All three of Friday’s panelists have used Institutional Special Needs Plans to take back some control over reimbursement and improve patient care delivery.

Chris S. Wright, president and CEO of iCareHealth Network, with 12 facilities in Connecticut and Massachusetts, had been interviewing partners to create an iCare-led I-SNP when COVID-19 struck. The company ultimately decided to go with a plan managed by Optum, which also is an MA provider.

“Because Optum found out we were doing this, they came back to the table and negotiated a lot better rates for us, and so we capitalized on that as much as we could,” Wright said. “But we still want to evaluate doing one on our own. … You may not make a lot of money, but you’re in control.”

At National HealthCare, leaders are looking to build I-SNP volume. Their program, launched in 2017, has about 1,000 participants in two states, but Flatt is eager to add about 2,000 more in South Carolina.

Fogg said he initially created an I-SNP, in part, because Marquis was dealing with “a lot of dysfunction with 10 MA plans in our marketplaces with primary care services. They were bad, and they were negatively impacting our ability to get pay-for-performance results.”

Taking ownership “was the best thing we’ve ever done,” Fogg said, noting the model creates efficiencies and better clinical staffing with nurse practitioners and physicians on site. He agreed with Wright that I-SNPs won’t necessarily help skilled nursing churn in revenue, but they can lead to savings by impacting key levers.

Still, recognizing the ongoing consumer interest in MA plans, Fogg isn’t giving up on finding ways to work better with insurers.

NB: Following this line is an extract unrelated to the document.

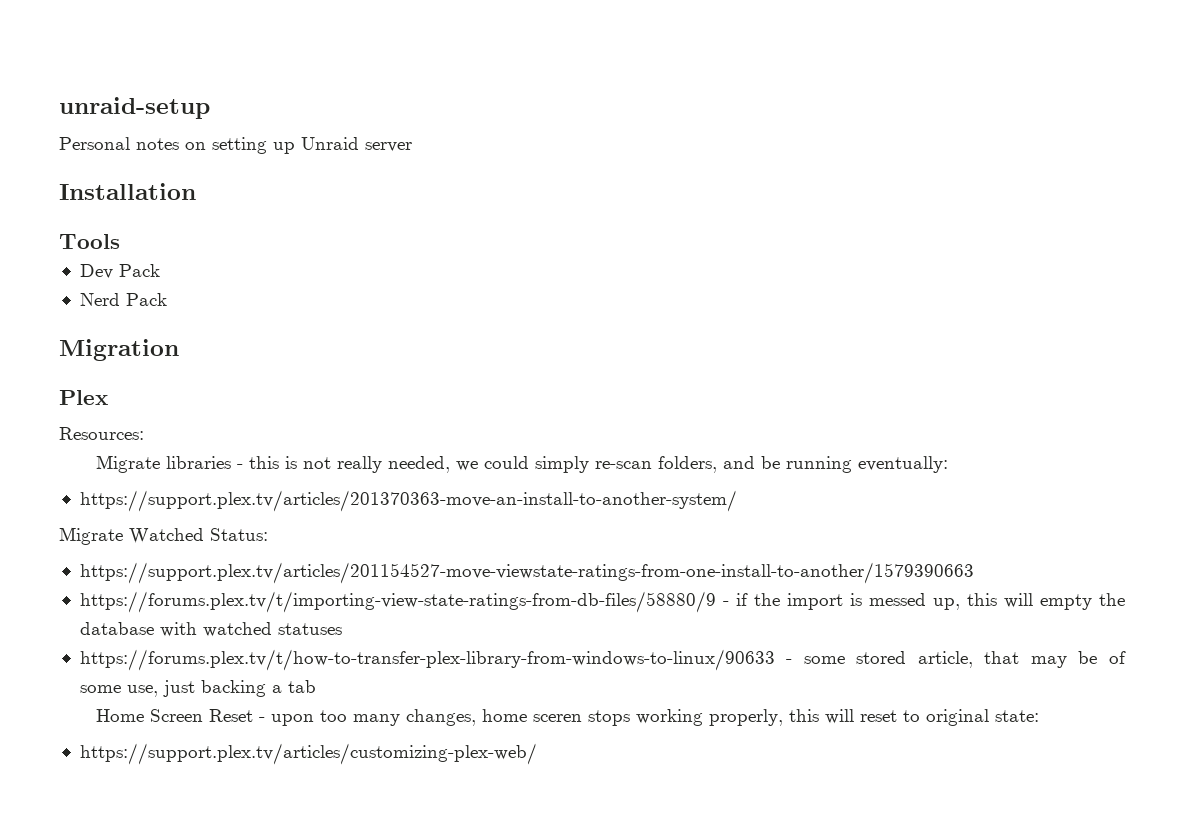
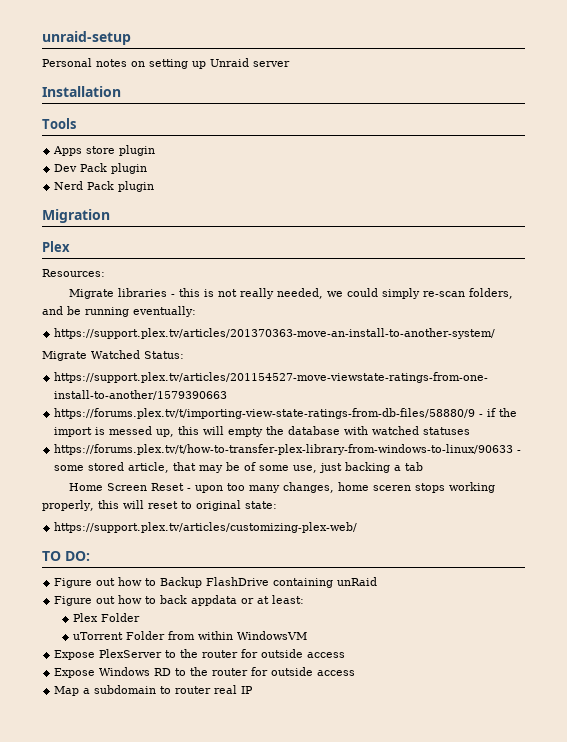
(120, 241) none -> [53,145,156,156] // Apps store plugin
(160, 270) none -> [111,163,148,174] plugin
(167, 299) none -> [118,181,155,192] plugin
(537, 754) none -> [42,551,90,561] [54,577,378,588] [54,595,305,606] [73,613,141,622] [73,631,308,640] [54,649,346,660] [54,667,356,678] [54,685,254,696] // TO DO: // Figure out how to Backup FlashDrive containing unRaid // Figure out how to back appdata or at least: // Plex Folder // uTorrent Folder from within WindowsVM // Expose PlexServer to the router for outside access // Expose Windows RD to the router for outside access // Map a subdomain to router real IP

In Oregon, a post-acute care network in which Marquis is a partner was able to negotiate some “economic and non-economic provisions” to improve MA relationships. Among them are a “Gold Card” option, which allows providers to get immediate pay when they submit claims. Audits are percentage-based and conducted just once a year.

“It has taken out so much cost and waste,” Fogg said. “I have some optimism.”